Philippine startups maintain cap tables reflecting share classes issued under the Revised Corporation Code, and any issuance or transfer of shares generally needs to be reflected in filings with the Securities and Exchange Commission. As in other markets, an inaccurate or informally-tracked cap table is a common red flag that comes up when a Philippine startup goes through due diligence for its first institutional round.

Added July 16, 2026

Term Sheet

Funding Investment

A term sheet is a short document laying out the key terms both sides agree to before the full legal paperwork of a funding round is drafted.

A term sheet summarizes the core deal points — how much is being invested, at what valuation, what type of shares the investor gets, board seat and information rights, liquidation preference, anti-dilution protection, and pro-rata rights for future rounds — in a few pages, before lawyers draft the full, legally binding definitive agreements. Most of a term sheet is explicitly non-binding, meaning either side can still walk away, except for a few sections that are binding by design, like confidentiality and exclusivity (also called a “no-shop” clause, which blocks the founder from shopping the deal to other investors for a set period).

Signing a term sheet is a strong signal of serious intent and usually kicks off the due diligence period, but it is not the same as money actually landing in the company’s bank account. For founders, the headline valuation number is often the least important part to negotiate hard on — terms like liquidation preference and board control tend to matter far more to the eventual outcome than a slightly higher or lower price.

A common beginner mistake is treating the term sheet as a formality since it “looks simple” — first-time founders should still have a lawyer review it carefully, since standard-looking clauses can hide meaningfully founder-unfriendly terms.

🇵🇭 Philippine Example

Philippine funding rounds — whether from an angel network, a VC fund, or a corporate investor — generally follow this same term-sheet-then-definitive-agreement sequence. Once a deal closes, the issuance of new shares typically also requires updating the company's Articles of Incorporation or share records with the Securities and Exchange Commission, an extra local compliance step layered on top of the usual term sheet and closing documents.

Added July 16, 2026

VC (Venture Capital)

Funding Investment

Venture capital is money invested by professional firms into high-growth startups in exchange for equity, usually once there's some traction.

A VC firm raises a pooled fund from its own investors (called limited partners, or LPs) and then invests that fund into a portfolio of startups, expecting most to fail but a few to grow big enough to return the whole fund many times over.
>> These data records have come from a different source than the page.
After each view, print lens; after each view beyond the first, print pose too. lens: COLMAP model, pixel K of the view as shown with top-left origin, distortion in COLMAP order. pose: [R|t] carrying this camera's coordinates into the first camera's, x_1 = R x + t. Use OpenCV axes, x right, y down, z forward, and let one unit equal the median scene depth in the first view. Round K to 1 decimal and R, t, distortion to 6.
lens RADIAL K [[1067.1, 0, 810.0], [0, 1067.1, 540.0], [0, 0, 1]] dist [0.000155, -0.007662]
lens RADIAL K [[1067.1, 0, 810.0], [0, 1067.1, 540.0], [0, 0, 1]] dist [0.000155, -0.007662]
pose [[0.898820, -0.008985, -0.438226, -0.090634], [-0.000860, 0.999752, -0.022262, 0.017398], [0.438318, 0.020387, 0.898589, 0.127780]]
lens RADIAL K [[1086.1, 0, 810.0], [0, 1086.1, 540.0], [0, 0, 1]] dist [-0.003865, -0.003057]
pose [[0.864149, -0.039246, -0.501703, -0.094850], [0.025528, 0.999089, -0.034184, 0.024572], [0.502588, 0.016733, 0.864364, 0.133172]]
Unlike an angel writing a personal check, a VC firm is investing other people’s money and answers to them — which is part of why VC deals come with more formal governance: board seats, information rights, protective provisions, and structured follow-on rounds.

VCs typically specialize by stage (seed, Series A, growth) and sometimes by sector, and a lead VC in a round usually sets the price (valuation) and terms that other investors in the same round follow. For founders, taking VC money means accepting outside oversight and a growth-at-scale expectation in exchange for larger checks than angels or bootstrapping can provide.
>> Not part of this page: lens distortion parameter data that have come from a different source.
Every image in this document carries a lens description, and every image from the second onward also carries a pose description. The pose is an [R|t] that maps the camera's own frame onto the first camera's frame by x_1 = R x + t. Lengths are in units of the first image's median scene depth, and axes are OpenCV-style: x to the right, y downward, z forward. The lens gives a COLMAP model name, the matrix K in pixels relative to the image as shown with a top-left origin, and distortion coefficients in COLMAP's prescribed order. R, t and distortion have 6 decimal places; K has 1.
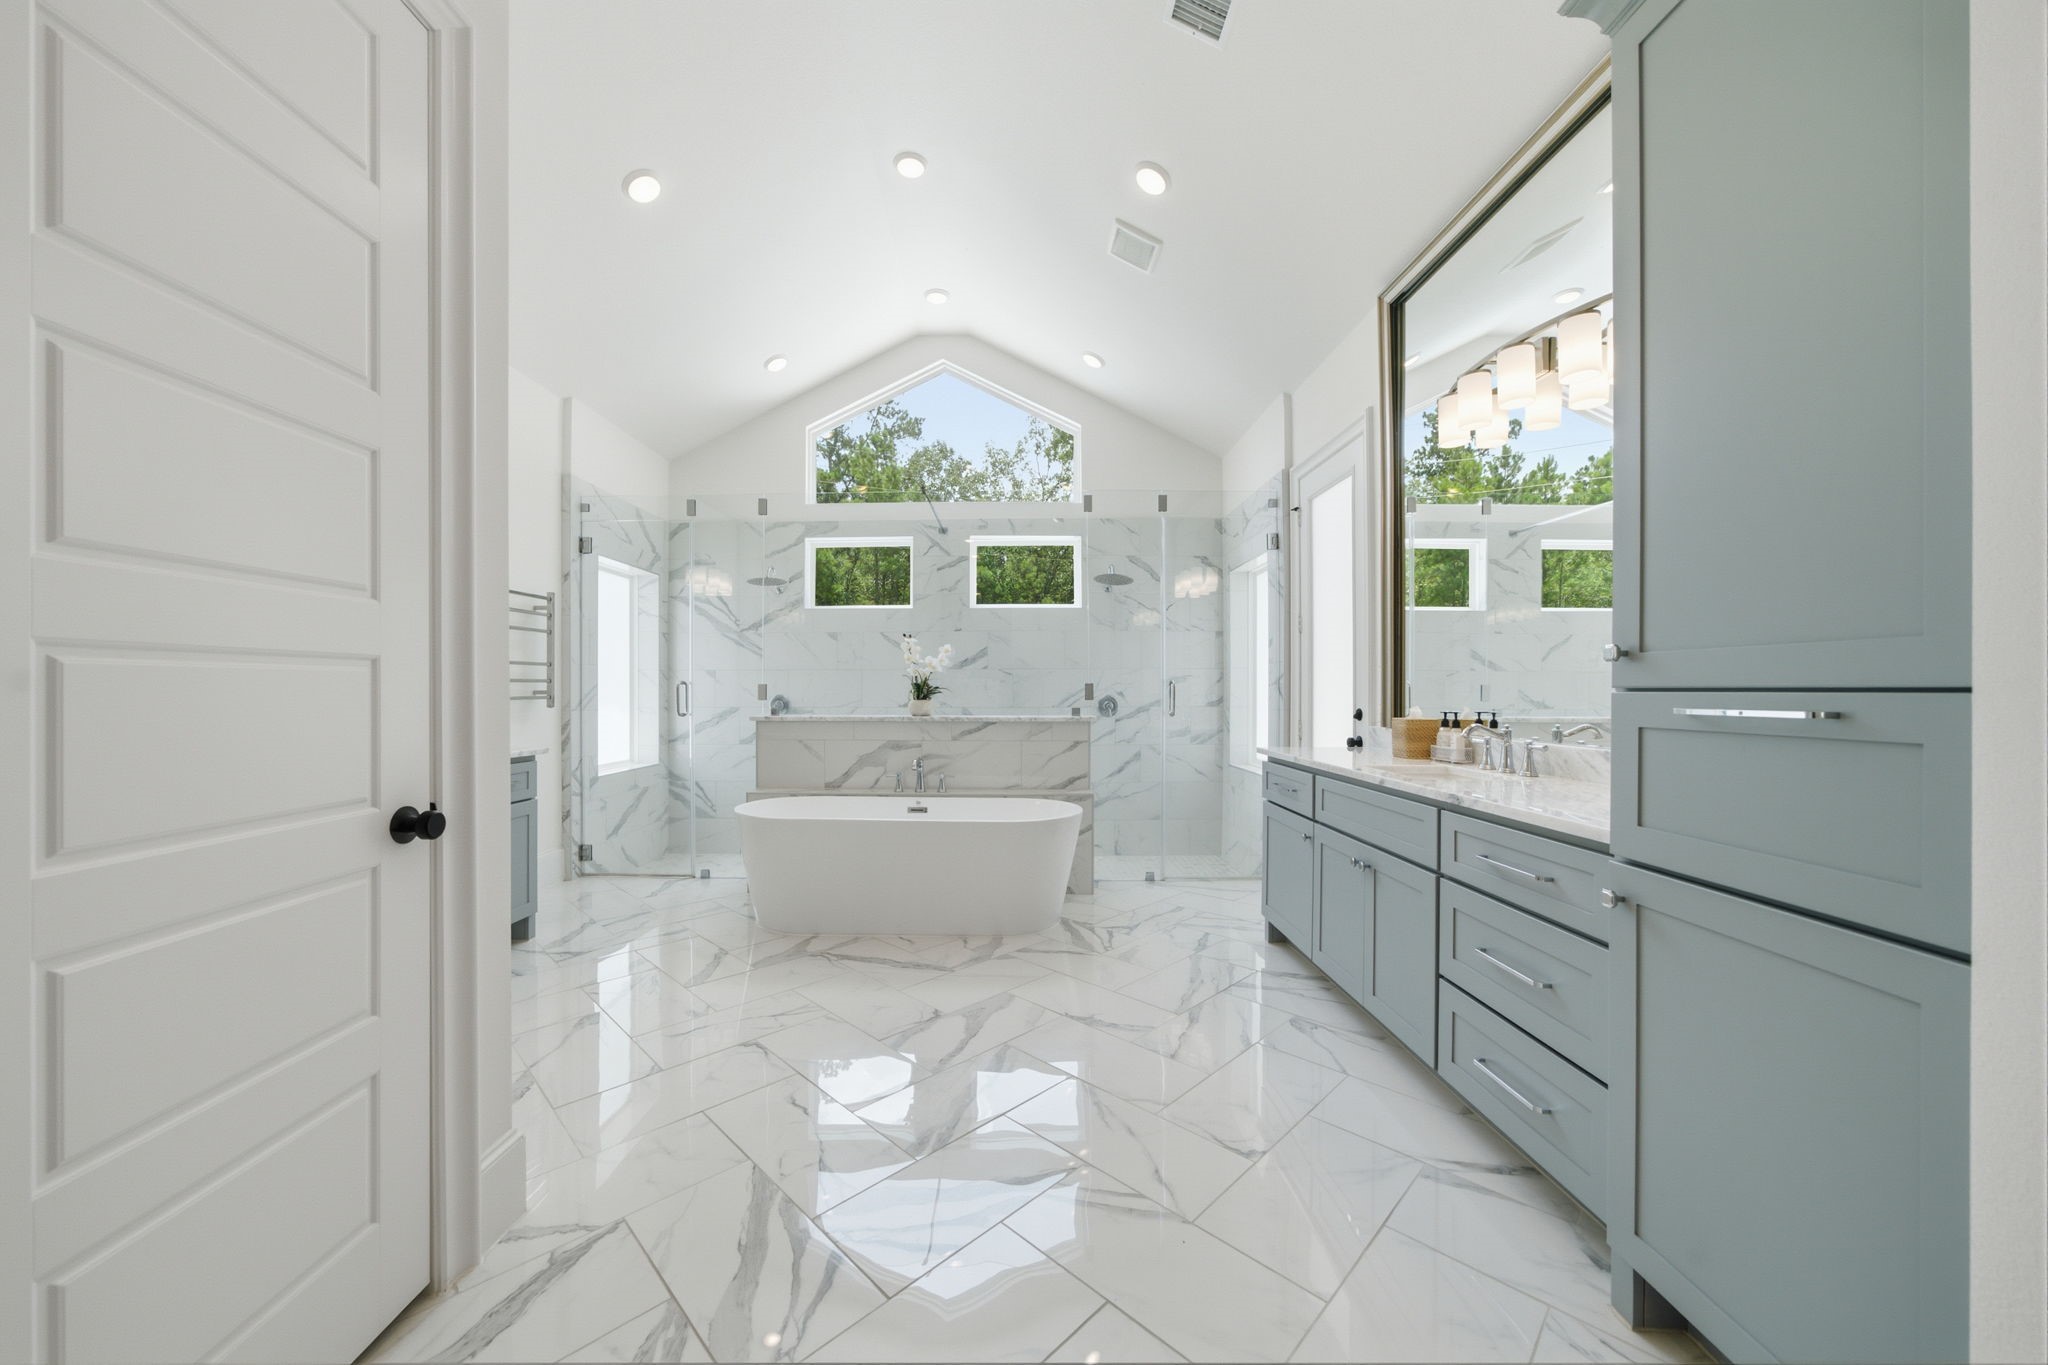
lens RADIAL K [[758.0, 0, 1010.3], [0, 758.0, 689.3], [0, 0, 1]] dist [-0.008178, 0.003129]
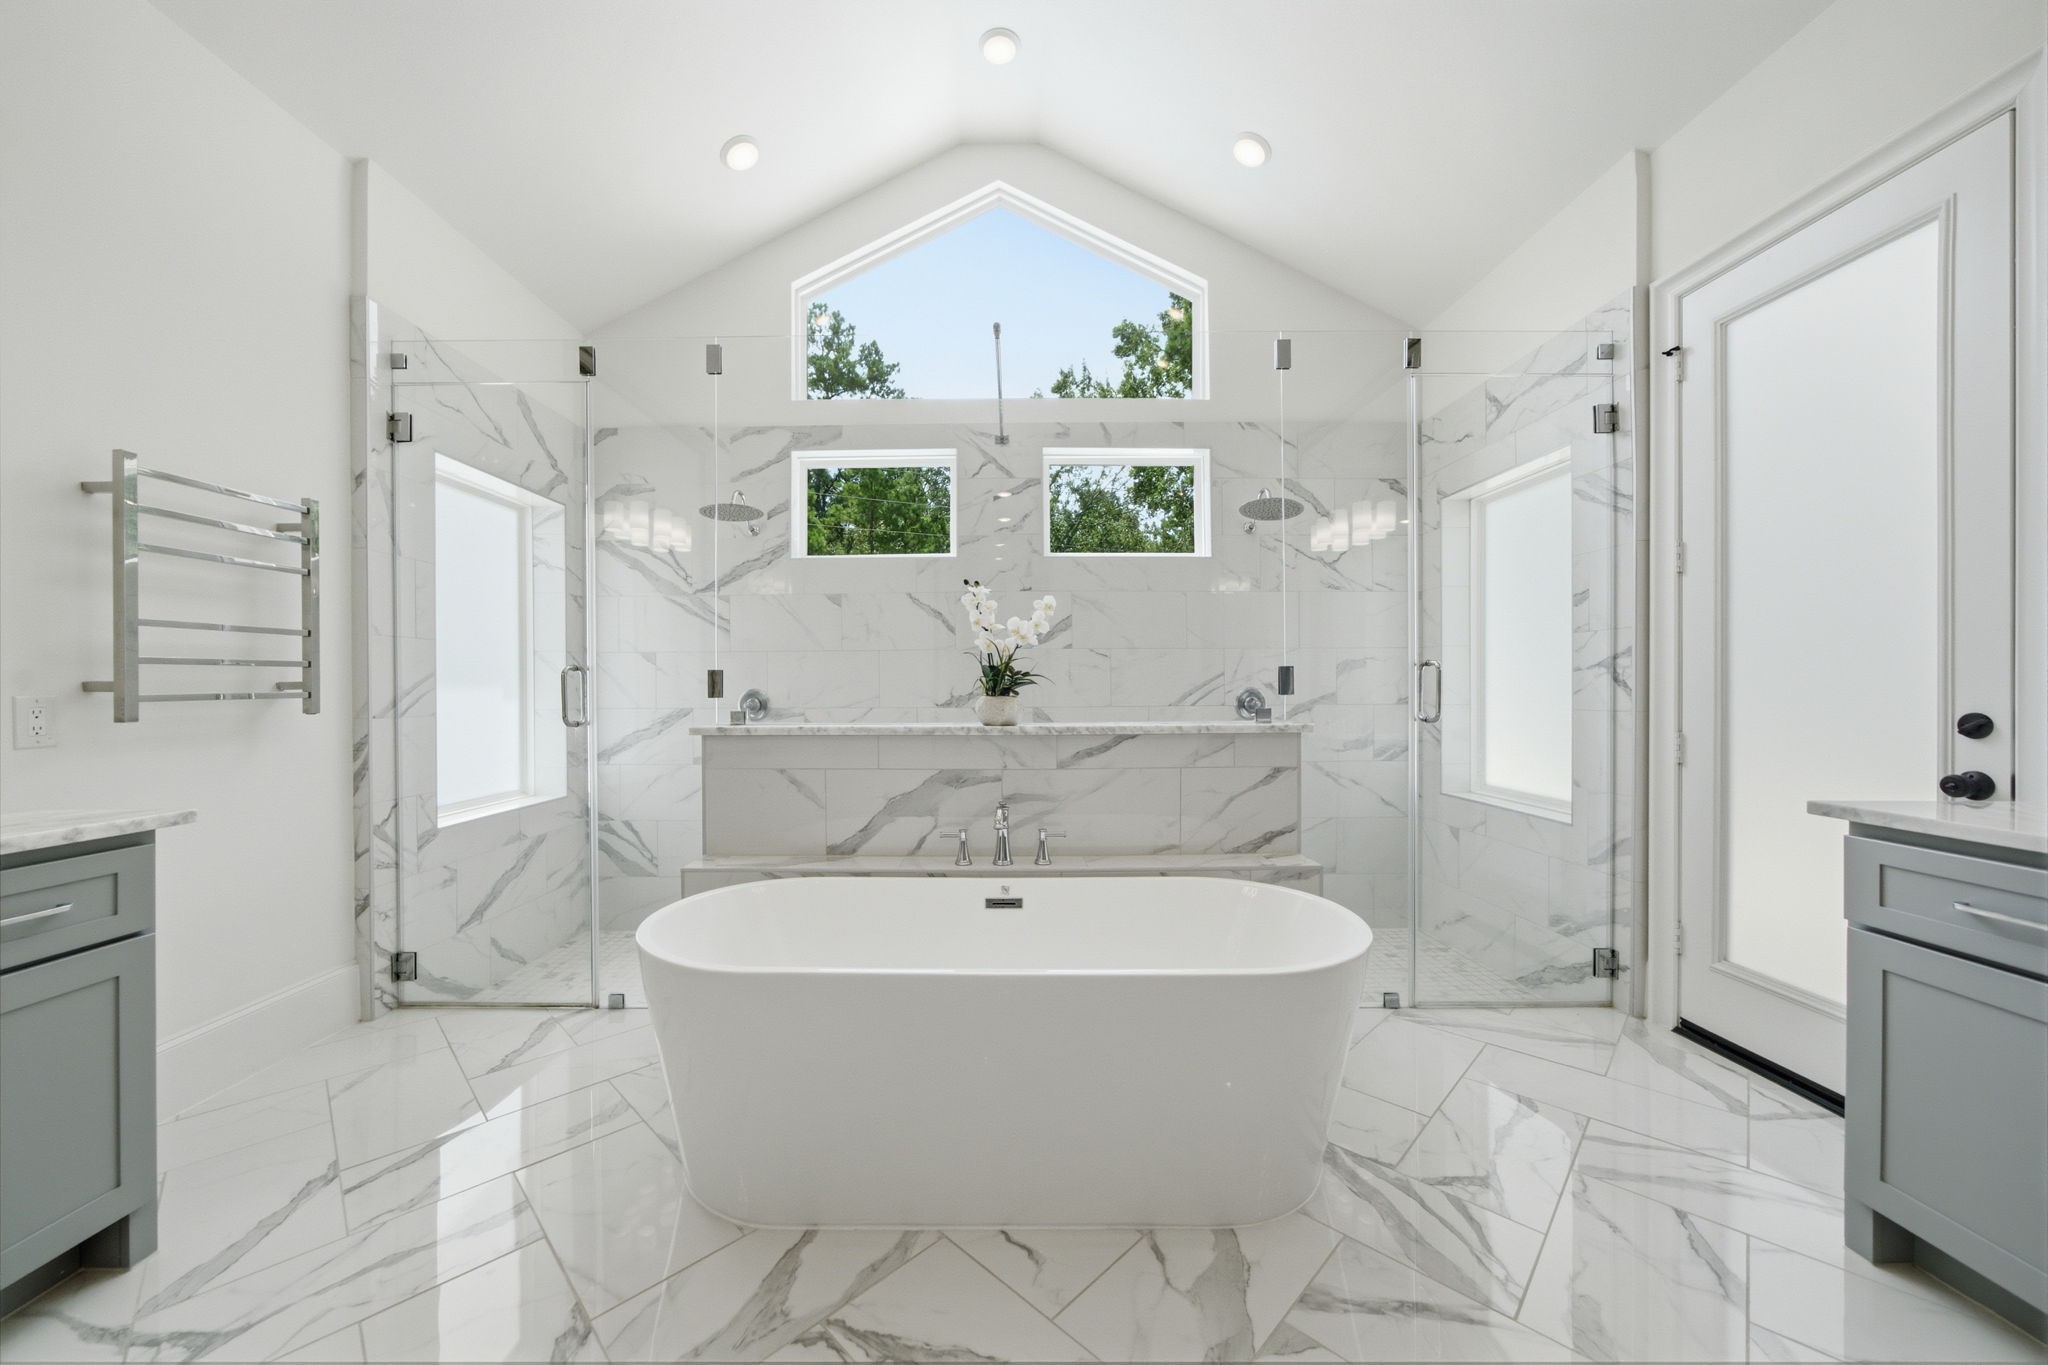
lens RADIAL K [[758.0, 0, 1016.6], [0, 758.0, 689.7], [0, 0, 1]] dist [-0.008178, 0.003129]
pose [[0.999881, -0.004229, 0.014850, -0.109937], [0.004103, 0.999955, 0.008530, 0.004223], [-0.014885, -0.008468, 0.999853, 0.432370]]
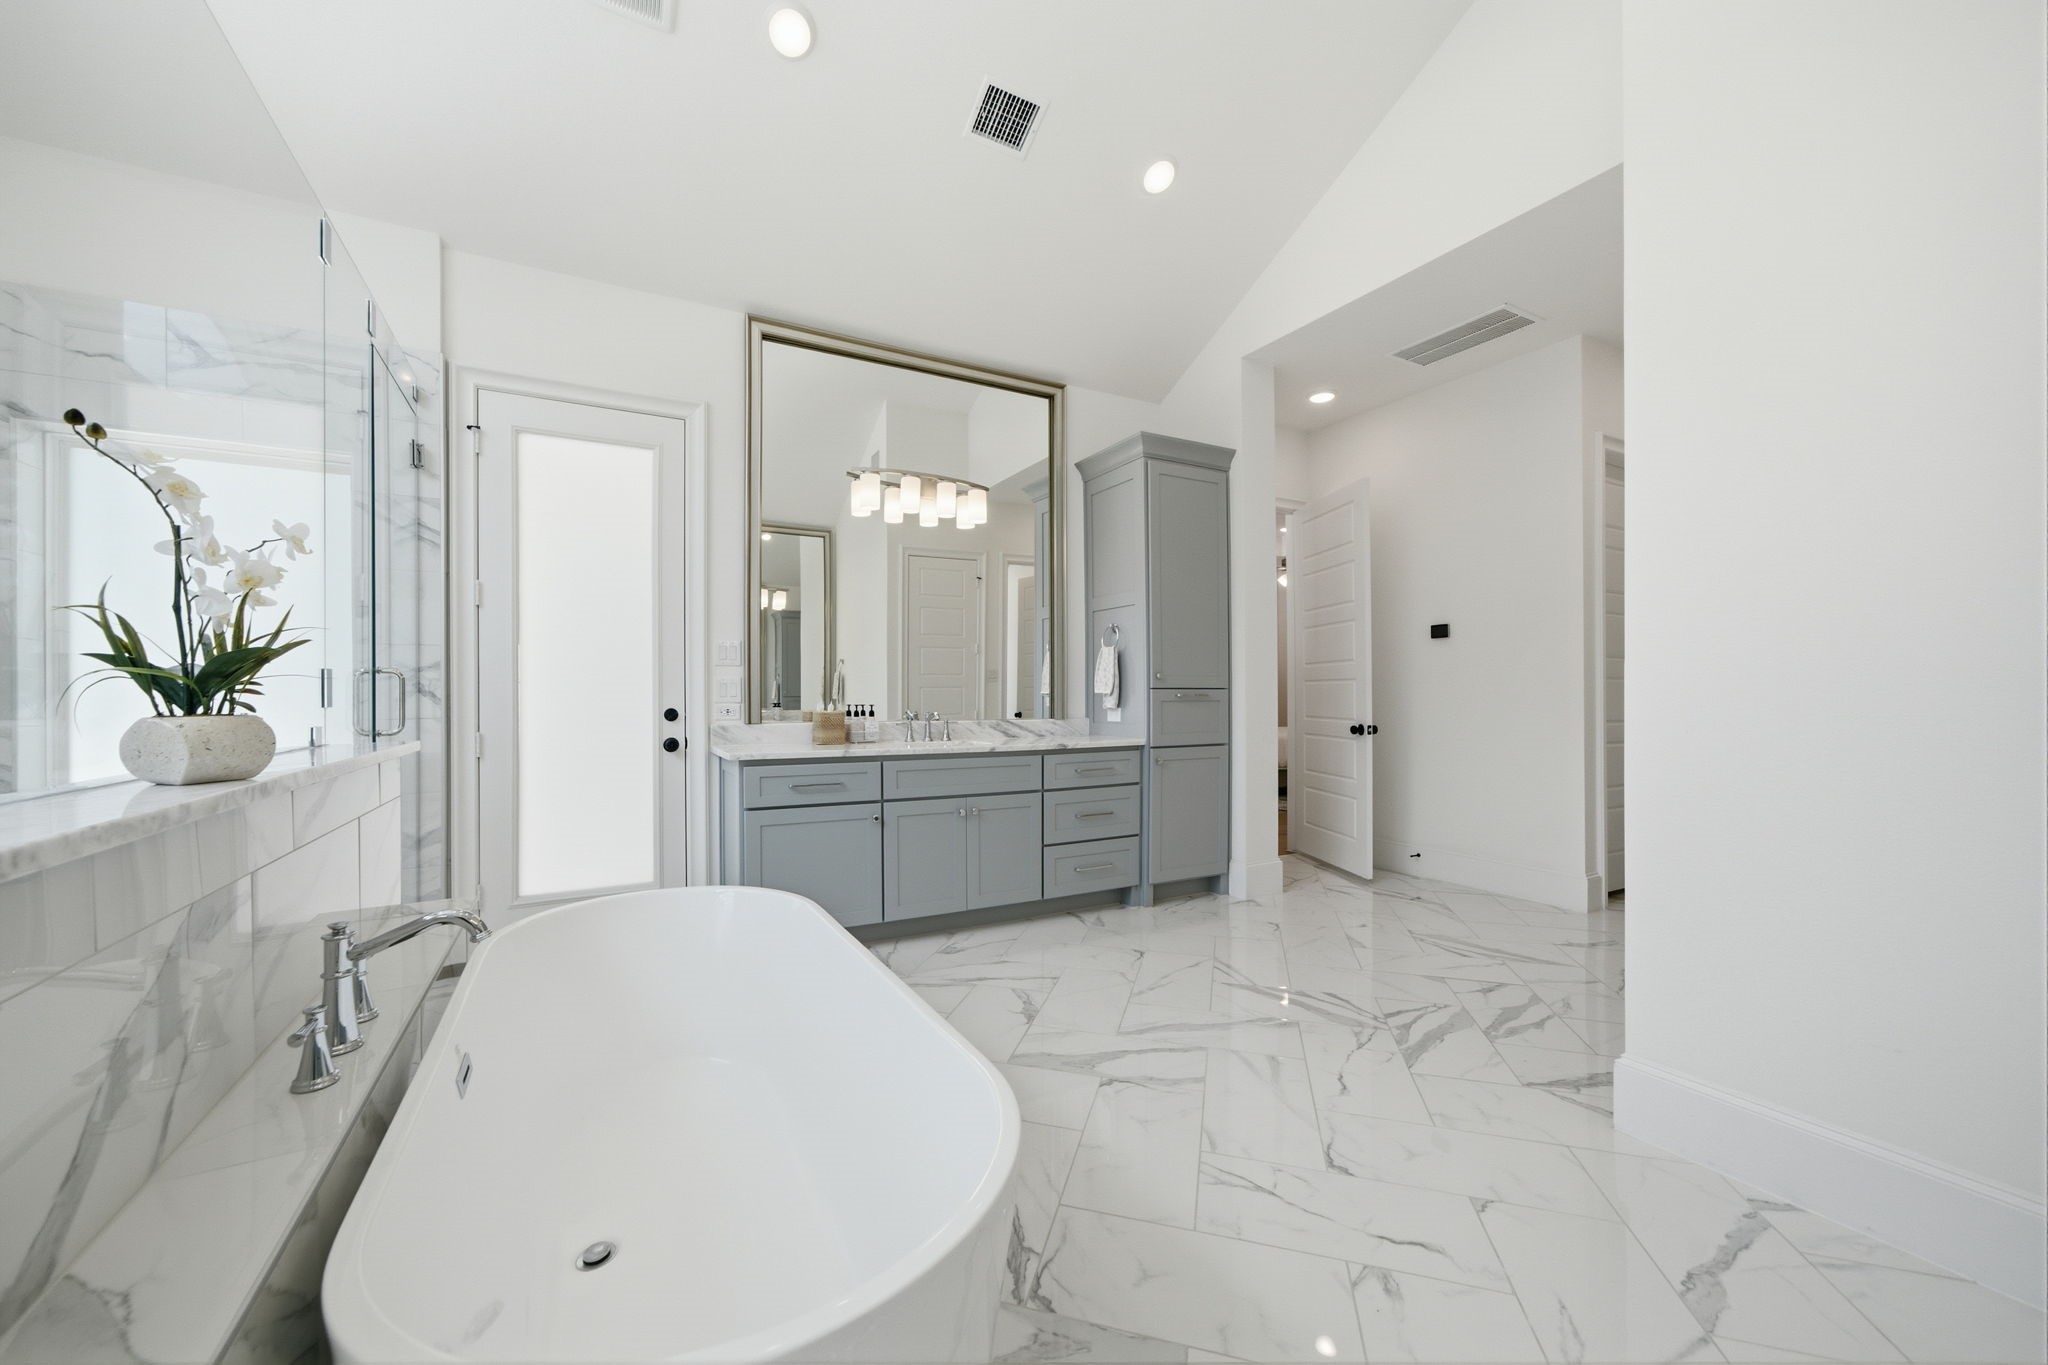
lens RADIAL K [[758.0, 0, 991.3], [0, 758.0, 690.2], [0, 0, 1]] dist [-0.008178, 0.003129]
pose [[-0.476459, 0.006215, 0.879175, -0.443124], [-0.002915, 0.999958, -0.008648, 0.007461], [-0.879192, -0.006683, -0.476421, 0.880414]]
The nuance: not every business should raise VC money — VCs need a path to a very large outcome to make their model work, so a solid, profitable business that will stay modest-sized is often a poor fit for venture capital even if it’s a genuinely good business.

🇵🇭 Philippine Example

Several VC firms actively invest in Philippine startups, including Wavemaker Partners, Kickstart Ventures (the corporate VC arm of Globe Telecom), Foxmont Capital Partners, and Openspace Ventures. These firms have participated in real, publicly reported Philippine deals — for example, Wavemaker Partners was an investor in GrowSari's $77.5 million Series C round, and Kickstart Ventures and Foxmont Capital both participated in Kumu's Series B.